§ WHAT IS REQUIRED:
Lines with the string "questions" in the data below: report how many there are, and write nothing but the number.

Saved entries:
========================================================================

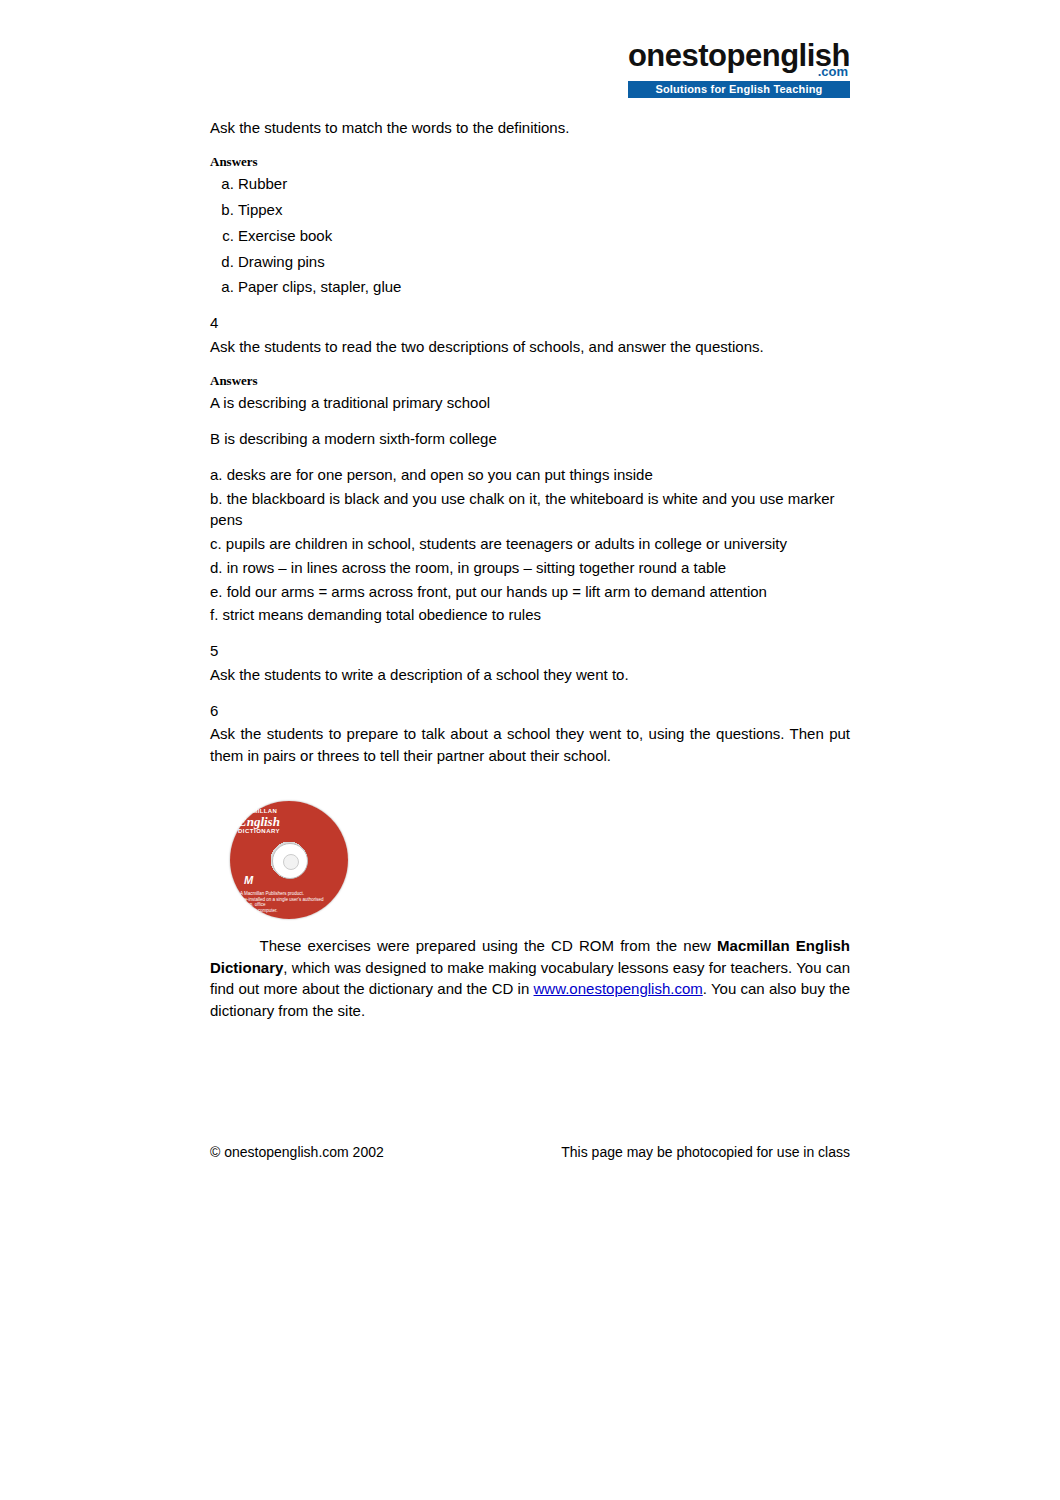onestopenglish
.com
Solutions for English Teaching
Ask the students to match the words to the definitions.
Answers
Rubber
Tippex
Exercise book
Drawing pins
Paper clips, stapler, glue
4
Ask the students to read the two descriptions of schools, and answer the questions.
Answers
A is describing a traditional primary school
B is describing a modern sixth-form college
a. desks are for one person, and open so you can put things inside
b. the blackboard is black and you use chalk on it, the whiteboard is white and you use marker pens
c. pupils are children in school, students are teenagers or adults in college or university
d. in rows – in lines across the room, in groups – sitting together round a table
e. fold our arms = arms across front, put our hands up = lift arm to demand attention
f. strict means demanding total obedience to rules
5
Ask the students to write a description of a school they went to.
6
Ask the students to prepare to talk about a school they went to, using the questions. Then put them in pairs or threes to tell their partner about their school.
MACMILLAN English DICTIONARY
M
A Macmillan Publishers product.
Pre-installed on a single user's authorised laptop, office
or home computer.
These exercises were prepared using the CD ROM from the new Macmillan English Dictionary, which was designed to make making vocabulary lessons easy for teachers. You can find out more about the dictionary and the CD in www.onestopenglish.com. You can also buy the dictionary from the site.
© onestopenglish.com 2002
This page may be photocopied for use in class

========================================================================

§ TASK SOLUTION:
2